Wu Zhijie, Gao Shouguo, Feng Xingmin, Li Haoran, Sompairac Nicolas, Jamshidi Shirin, Choy Desmond, Reis Rita Antunes Dos, Gao Qingyan, Kajigaya Sachiko, Alemu Lemlem, Raffo Diego Quinones, Groarke Emma M, Kordasti Shahram, Patel Bhavisha A, Young Neal S

机构信息

Hematology Branch, National Heart, Lung, and Blood Institute, National Institutes of Health, Bethesda, MD, USA.

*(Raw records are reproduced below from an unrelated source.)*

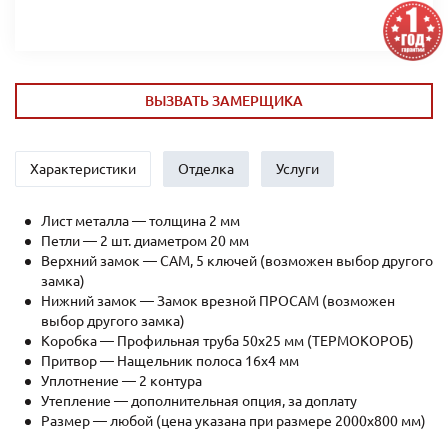
ВЫЗВАТЬ ЗАМЕРЩИКА
Характеристики
Отделка
Услуги
Лист металла — толщина 2 мм
Петли — 2 шт. диаметром 20 мм
Верхний замок — САМ, 5 ключей (возможен выбор другого
замка)
Нижний замок — Замок врезной ПРОСАМ (возможен
выбор другого замка)
Коробка — Профильная труба 50х25 мм (ТЕРМОКОРОБ)
Притвор — Нащельник полоса 16х4 мм
Уплотнение — 2 контура
Утепление — дополнительная опция, за доплату
Размер — любой (цена указана при размере 2000x800 мм)
Рёбра жесткости — профильная труба 40х25мм (2 шт.)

Comprehensive Cancer Centre, School of Cancer and Pharmaceutical Sciences, Faculty of Life Sciences and Medicine, King's College London, London, UK.

出版信息

Nat Commun. 2025 May 30;16(1):5048. doi: 10.1038/s41467-025-60213-6.

Abstract

Severe immune aplastic anemia is a fatal disease due to the destruction of marrow hematopoietic cells by cytotoxic lymphocytes, serving as a paradigm for marrow failure syndromes and autoimmune diseases. To better understand its pathophysiology, we apply advanced single cell methodologies, including mass cytometry, single-cell RNA, and TCR/BCR sequencing, to patient samples from a clinical trial of immunosuppression and growth factor stimulation. We observe opposing changes in the abundance of myeloid cells and T cells, with T cell clonal expansion dominated by effector memory cells. Therapy reduces and suppresses cytotoxic T cells, but new T cell clones emerge hindering robust hematopoietic recovery. Enhanced cell-cell interactions including between hematopoietic cells and immune cells, in particular evolving IFNG and IFNGR, are noted in patients and are suppressed post-therapy. Hematologic recovery occurs with increases in the progenitor rather than stem cells. Genetic predispositions linked to immune activation genes enhances cytotoxic T cell activity and crosstalk with target cells.

摘要

严重免疫性再生障碍性贫血是一种致命疾病,由于细胞毒性淋巴细胞破坏骨髓造血细胞所致,是骨髓衰竭综合征和自身免疫性疾病的范例。为了更好地理解其病理生理学,我们将先进的单细胞方法,包括质谱流式细胞术、单细胞RNA以及TCR/BCR测序,应用于免疫抑制和生长因子刺激临床试验的患者样本。我们观察到髓系细胞和T细胞丰度的相反变化,T细胞克隆扩增以效应记忆细胞为主。治疗可减少并抑制细胞毒性T细胞,但新的T细胞克隆出现,阻碍了强劲的造血恢复。在患者中发现包括造血细胞与免疫细胞之间在内的增强的细胞间相互作用,特别是不断演变的IFNG和IFNGR,并在治疗后受到抑制。血液学恢复伴随着祖细胞而非干细胞的增加而发生。与免疫激活基因相关的遗传易感性增强了细胞毒性T细胞活性以及与靶细胞的串扰。